[Front-end code edit data]
◇ ◇ ◇ ◇ ◇

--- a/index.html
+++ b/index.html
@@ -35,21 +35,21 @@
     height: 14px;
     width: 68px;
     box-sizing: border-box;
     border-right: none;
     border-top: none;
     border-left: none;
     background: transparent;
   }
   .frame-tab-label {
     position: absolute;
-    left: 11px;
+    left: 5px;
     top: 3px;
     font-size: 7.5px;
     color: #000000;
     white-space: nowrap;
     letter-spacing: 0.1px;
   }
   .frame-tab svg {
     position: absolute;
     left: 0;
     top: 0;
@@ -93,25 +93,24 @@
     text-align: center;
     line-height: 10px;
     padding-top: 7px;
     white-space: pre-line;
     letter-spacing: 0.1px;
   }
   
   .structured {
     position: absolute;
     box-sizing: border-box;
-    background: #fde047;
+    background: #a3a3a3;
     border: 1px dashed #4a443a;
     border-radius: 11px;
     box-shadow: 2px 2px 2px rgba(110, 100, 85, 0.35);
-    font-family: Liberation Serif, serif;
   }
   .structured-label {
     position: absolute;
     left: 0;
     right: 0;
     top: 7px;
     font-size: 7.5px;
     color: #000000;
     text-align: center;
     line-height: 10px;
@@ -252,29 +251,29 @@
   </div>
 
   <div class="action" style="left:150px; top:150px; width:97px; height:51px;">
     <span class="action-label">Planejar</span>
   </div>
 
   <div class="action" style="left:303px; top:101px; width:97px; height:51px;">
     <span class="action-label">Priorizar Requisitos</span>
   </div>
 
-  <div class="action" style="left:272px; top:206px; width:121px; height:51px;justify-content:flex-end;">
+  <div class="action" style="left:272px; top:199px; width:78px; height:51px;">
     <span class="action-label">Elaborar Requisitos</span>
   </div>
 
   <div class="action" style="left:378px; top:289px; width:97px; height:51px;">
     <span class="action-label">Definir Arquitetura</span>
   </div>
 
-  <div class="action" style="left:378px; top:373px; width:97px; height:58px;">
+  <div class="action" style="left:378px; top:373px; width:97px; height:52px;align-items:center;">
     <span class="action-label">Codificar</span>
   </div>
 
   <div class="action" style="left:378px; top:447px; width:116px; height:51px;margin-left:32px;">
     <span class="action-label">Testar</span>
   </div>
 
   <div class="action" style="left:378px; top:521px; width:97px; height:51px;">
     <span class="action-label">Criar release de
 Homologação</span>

◇ ◇ ◇ ◇ ◇

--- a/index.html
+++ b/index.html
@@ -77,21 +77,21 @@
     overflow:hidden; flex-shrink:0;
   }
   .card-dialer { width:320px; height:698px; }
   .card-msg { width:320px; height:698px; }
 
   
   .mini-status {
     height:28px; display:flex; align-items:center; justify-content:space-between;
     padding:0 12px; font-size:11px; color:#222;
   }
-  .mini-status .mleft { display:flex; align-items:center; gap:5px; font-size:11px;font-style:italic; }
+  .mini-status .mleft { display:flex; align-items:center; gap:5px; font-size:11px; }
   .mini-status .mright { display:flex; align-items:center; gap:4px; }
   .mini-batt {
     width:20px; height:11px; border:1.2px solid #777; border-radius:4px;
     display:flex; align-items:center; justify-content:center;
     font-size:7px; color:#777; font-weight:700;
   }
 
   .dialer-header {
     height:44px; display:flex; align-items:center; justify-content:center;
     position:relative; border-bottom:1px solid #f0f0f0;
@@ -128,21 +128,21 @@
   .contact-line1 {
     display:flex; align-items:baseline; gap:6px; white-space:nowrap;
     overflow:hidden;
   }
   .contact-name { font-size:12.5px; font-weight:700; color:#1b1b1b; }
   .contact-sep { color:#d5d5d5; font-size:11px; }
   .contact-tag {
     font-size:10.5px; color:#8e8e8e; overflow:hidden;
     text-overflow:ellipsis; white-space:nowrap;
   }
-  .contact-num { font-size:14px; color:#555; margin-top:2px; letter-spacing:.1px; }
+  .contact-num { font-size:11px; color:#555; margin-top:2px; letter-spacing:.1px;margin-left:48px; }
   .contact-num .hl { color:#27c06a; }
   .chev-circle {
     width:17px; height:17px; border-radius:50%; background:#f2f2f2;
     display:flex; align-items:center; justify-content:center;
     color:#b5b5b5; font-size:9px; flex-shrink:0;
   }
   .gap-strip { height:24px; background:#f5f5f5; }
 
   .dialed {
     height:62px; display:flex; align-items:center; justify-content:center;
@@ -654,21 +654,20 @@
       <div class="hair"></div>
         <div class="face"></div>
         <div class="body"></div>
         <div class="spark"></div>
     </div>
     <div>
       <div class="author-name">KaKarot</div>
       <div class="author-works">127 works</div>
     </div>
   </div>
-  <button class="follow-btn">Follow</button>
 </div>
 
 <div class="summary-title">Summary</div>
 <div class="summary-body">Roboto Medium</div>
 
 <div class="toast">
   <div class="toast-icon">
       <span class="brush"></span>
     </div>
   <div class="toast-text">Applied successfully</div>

◇ ◇ ◇ ◇ ◇

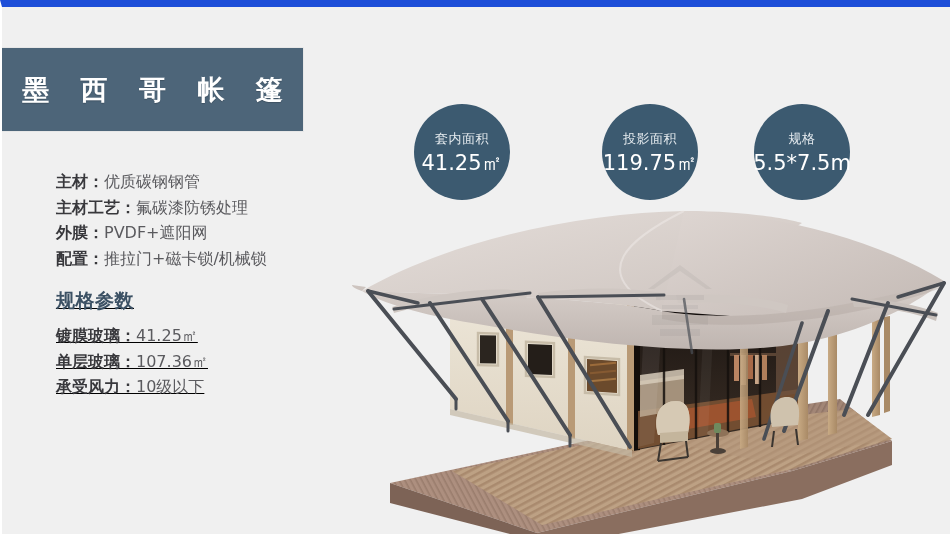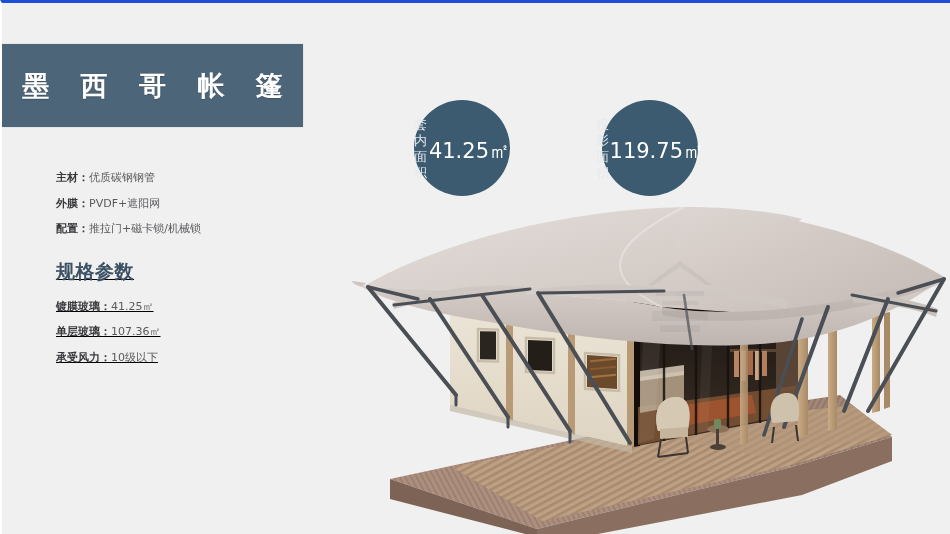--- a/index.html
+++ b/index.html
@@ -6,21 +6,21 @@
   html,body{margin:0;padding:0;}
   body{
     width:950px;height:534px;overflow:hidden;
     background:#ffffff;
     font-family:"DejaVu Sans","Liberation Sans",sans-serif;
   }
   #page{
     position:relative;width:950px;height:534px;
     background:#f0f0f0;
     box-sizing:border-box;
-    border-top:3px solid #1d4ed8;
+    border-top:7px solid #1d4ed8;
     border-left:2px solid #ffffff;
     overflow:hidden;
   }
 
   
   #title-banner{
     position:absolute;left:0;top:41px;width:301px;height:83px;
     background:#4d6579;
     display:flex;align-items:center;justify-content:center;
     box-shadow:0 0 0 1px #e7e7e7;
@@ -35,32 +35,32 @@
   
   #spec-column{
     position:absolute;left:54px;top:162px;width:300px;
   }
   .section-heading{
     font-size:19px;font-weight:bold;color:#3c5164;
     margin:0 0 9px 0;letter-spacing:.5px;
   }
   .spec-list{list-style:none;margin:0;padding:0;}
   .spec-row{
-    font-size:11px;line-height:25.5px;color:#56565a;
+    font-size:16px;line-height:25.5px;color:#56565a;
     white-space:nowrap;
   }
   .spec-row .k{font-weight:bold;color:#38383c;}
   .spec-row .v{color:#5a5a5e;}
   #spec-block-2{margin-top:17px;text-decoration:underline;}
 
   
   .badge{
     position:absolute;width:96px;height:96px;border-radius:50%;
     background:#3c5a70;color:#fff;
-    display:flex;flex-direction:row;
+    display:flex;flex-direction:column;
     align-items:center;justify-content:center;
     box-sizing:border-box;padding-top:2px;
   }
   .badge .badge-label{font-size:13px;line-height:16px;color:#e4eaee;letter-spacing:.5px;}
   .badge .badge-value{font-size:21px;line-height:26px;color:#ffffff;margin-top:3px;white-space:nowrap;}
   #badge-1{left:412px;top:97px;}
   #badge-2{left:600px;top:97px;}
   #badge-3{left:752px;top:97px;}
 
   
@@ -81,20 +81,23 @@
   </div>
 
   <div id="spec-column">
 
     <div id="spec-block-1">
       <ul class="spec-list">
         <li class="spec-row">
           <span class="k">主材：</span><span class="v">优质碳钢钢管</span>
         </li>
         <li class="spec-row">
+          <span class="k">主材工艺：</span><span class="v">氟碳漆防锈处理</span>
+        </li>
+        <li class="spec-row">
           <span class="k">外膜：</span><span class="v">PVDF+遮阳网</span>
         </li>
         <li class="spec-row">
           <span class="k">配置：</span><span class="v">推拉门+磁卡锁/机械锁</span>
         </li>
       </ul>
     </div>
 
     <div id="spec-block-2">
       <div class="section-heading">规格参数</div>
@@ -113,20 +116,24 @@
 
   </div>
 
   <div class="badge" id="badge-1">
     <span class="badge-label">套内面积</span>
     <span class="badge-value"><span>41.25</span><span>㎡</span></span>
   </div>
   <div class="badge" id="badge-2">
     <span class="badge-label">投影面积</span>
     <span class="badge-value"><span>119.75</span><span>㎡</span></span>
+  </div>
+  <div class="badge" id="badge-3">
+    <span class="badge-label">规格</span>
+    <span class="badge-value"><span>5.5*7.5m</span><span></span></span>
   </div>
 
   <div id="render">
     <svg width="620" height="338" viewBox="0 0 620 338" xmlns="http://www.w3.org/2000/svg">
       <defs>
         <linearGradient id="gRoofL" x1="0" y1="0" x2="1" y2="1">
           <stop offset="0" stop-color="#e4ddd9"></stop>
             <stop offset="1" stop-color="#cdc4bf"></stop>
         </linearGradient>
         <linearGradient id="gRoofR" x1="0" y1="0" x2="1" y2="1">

◇ ◇ ◇ ◇ ◇

## Job
Across the data above, how many lines contain the string "text"? Reply with the number and nothing else.

## Written response
5